WORK INSTRUCTIONS
Figure out how many lines in these records contain "Warranty". Only the number belongs in the reply.

THE RECORDS
------------------------
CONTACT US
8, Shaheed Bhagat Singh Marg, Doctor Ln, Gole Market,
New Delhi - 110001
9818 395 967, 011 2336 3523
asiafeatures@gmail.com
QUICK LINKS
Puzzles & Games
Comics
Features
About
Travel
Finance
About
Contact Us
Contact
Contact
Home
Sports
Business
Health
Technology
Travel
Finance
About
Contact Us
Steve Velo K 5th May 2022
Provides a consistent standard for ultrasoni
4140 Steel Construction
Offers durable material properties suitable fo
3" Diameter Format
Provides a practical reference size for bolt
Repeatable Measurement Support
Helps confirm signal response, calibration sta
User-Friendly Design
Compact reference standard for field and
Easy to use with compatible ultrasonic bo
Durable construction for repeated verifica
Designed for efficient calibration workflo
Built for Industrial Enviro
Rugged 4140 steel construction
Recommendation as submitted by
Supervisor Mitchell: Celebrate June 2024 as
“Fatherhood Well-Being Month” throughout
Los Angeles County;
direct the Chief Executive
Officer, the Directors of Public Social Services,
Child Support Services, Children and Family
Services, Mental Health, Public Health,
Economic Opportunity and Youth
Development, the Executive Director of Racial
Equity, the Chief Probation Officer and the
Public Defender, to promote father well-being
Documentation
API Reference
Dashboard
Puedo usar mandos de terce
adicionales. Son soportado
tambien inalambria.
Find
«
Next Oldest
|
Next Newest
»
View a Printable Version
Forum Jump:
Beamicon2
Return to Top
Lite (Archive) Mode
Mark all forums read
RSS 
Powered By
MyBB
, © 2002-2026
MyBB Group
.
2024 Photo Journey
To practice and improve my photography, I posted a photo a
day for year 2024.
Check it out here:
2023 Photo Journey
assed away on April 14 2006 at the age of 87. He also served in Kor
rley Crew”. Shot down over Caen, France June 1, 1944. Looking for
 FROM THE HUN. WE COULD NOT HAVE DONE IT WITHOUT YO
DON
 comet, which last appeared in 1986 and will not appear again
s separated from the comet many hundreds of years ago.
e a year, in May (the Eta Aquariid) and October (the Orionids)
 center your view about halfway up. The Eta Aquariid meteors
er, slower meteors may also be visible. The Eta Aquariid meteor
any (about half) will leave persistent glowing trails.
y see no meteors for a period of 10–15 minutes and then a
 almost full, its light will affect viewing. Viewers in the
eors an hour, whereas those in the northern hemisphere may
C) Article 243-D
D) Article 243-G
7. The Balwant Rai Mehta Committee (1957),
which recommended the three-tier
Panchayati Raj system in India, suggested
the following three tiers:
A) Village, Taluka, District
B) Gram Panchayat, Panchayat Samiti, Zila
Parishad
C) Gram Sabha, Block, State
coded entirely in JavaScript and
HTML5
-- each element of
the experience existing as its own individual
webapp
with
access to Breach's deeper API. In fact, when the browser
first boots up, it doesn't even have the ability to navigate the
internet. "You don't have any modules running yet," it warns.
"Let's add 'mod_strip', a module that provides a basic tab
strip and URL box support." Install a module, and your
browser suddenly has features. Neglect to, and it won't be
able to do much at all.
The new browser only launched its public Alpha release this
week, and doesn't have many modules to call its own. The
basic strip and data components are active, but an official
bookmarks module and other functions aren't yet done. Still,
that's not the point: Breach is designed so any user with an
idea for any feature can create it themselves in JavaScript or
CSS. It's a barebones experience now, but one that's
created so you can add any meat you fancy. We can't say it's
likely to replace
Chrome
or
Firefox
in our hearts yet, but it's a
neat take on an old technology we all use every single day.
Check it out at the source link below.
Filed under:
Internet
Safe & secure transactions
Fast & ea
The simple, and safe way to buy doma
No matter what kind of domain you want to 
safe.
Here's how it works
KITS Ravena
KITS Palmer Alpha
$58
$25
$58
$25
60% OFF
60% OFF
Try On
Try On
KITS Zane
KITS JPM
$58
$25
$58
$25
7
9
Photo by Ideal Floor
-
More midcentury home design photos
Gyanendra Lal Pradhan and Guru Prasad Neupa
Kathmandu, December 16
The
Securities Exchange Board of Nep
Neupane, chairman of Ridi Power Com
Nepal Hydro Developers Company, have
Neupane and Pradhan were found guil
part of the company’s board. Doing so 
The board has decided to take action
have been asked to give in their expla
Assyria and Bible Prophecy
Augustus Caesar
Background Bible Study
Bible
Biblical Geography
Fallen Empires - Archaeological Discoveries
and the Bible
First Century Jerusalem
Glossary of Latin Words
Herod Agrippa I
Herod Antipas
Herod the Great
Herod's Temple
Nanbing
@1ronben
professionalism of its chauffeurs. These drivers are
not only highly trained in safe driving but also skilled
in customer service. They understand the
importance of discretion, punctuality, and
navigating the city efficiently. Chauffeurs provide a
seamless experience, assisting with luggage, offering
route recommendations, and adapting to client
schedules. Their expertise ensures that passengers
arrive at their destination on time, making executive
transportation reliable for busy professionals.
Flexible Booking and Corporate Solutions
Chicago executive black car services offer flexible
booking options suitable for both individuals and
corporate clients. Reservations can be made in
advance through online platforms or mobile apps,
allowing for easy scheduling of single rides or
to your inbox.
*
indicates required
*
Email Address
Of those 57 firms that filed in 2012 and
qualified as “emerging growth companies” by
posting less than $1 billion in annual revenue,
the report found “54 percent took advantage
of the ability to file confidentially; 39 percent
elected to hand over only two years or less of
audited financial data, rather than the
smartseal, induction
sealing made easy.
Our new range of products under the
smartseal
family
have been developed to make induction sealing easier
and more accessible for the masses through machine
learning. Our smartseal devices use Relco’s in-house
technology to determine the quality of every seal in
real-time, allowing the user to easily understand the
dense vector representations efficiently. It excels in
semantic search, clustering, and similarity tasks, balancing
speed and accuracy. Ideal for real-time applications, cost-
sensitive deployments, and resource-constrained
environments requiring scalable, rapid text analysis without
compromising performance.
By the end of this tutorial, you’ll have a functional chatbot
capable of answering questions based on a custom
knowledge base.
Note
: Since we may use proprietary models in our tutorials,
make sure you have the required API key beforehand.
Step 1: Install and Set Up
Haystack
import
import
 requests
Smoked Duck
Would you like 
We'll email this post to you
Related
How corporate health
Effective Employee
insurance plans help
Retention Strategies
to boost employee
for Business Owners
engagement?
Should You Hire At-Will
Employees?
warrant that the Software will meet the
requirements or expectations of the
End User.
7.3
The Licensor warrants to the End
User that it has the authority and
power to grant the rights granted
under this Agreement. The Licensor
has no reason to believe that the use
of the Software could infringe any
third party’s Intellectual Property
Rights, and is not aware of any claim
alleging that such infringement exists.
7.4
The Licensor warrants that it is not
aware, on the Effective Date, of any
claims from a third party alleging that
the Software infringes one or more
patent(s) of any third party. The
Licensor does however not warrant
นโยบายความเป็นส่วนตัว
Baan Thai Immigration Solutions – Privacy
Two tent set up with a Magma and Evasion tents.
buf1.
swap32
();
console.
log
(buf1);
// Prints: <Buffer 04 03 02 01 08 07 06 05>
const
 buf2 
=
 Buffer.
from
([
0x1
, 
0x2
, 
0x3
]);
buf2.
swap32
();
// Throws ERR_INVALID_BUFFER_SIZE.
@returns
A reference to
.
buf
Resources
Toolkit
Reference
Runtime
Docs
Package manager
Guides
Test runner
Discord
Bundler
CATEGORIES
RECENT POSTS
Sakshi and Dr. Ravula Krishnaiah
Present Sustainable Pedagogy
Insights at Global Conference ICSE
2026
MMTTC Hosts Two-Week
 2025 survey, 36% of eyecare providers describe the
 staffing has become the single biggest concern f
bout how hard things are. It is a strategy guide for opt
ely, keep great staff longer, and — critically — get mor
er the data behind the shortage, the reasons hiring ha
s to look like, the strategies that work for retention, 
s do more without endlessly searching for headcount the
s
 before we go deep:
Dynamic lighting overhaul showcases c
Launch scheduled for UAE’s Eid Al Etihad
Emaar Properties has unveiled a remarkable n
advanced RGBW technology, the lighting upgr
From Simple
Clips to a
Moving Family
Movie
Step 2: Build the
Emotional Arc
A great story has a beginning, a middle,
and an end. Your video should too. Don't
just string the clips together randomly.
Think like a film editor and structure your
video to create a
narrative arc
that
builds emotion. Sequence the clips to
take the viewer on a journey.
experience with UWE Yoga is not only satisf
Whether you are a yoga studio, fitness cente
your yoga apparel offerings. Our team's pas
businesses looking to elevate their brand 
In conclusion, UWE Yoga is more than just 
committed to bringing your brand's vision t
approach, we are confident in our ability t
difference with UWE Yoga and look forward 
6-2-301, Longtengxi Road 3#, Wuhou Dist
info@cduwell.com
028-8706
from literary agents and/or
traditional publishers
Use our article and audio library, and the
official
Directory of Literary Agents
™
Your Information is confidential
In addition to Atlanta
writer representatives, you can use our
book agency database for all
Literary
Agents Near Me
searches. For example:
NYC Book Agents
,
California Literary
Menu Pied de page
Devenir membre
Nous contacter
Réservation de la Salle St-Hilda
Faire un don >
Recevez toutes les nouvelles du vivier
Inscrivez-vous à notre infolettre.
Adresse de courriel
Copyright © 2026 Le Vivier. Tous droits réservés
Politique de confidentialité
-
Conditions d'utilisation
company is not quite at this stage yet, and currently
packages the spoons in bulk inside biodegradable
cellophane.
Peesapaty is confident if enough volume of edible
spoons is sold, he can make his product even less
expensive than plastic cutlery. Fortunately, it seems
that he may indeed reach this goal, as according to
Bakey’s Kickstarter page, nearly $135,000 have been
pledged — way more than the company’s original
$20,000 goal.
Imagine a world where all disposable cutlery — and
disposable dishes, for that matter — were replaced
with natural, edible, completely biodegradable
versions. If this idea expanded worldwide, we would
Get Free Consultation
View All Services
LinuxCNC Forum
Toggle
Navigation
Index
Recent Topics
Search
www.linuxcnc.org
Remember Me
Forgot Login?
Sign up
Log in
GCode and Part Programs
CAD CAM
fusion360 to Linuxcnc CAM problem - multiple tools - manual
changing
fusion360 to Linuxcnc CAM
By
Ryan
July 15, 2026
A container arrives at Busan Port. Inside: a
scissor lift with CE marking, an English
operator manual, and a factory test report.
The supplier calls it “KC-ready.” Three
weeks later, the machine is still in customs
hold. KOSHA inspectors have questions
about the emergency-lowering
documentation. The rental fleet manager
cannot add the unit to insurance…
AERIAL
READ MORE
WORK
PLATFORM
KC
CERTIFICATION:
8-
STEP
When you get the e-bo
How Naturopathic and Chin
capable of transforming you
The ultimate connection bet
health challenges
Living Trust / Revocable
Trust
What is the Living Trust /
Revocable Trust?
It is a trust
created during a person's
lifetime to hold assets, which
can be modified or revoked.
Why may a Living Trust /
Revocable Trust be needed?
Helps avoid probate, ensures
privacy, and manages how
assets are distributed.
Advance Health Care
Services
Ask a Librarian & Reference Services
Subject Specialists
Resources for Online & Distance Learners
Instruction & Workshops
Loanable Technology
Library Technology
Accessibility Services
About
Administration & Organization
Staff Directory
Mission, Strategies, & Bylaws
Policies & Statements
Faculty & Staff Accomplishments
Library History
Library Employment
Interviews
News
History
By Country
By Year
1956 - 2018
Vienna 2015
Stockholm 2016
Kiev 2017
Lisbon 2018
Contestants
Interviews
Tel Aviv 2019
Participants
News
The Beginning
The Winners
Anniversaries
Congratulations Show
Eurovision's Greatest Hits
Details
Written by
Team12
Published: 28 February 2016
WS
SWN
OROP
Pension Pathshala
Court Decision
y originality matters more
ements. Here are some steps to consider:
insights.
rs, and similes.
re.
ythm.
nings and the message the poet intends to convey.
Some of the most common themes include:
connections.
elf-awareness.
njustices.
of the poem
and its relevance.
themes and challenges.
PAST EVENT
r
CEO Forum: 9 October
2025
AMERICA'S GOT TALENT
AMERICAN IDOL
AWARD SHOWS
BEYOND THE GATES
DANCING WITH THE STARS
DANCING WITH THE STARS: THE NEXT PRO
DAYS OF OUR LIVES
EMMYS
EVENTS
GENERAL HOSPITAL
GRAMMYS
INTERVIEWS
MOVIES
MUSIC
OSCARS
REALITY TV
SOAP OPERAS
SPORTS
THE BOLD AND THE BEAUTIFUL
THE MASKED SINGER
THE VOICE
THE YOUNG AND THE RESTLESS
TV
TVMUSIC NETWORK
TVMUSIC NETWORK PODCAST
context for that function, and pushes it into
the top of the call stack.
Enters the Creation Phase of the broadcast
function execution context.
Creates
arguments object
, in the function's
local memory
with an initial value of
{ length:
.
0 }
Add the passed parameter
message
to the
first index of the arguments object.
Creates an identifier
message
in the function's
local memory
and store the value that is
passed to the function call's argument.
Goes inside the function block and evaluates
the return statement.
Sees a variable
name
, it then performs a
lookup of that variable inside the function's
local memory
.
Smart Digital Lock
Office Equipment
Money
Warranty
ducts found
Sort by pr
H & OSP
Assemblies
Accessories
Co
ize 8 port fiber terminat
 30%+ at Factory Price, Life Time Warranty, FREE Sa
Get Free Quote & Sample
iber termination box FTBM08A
------------------------
YOUR SOLUTION
2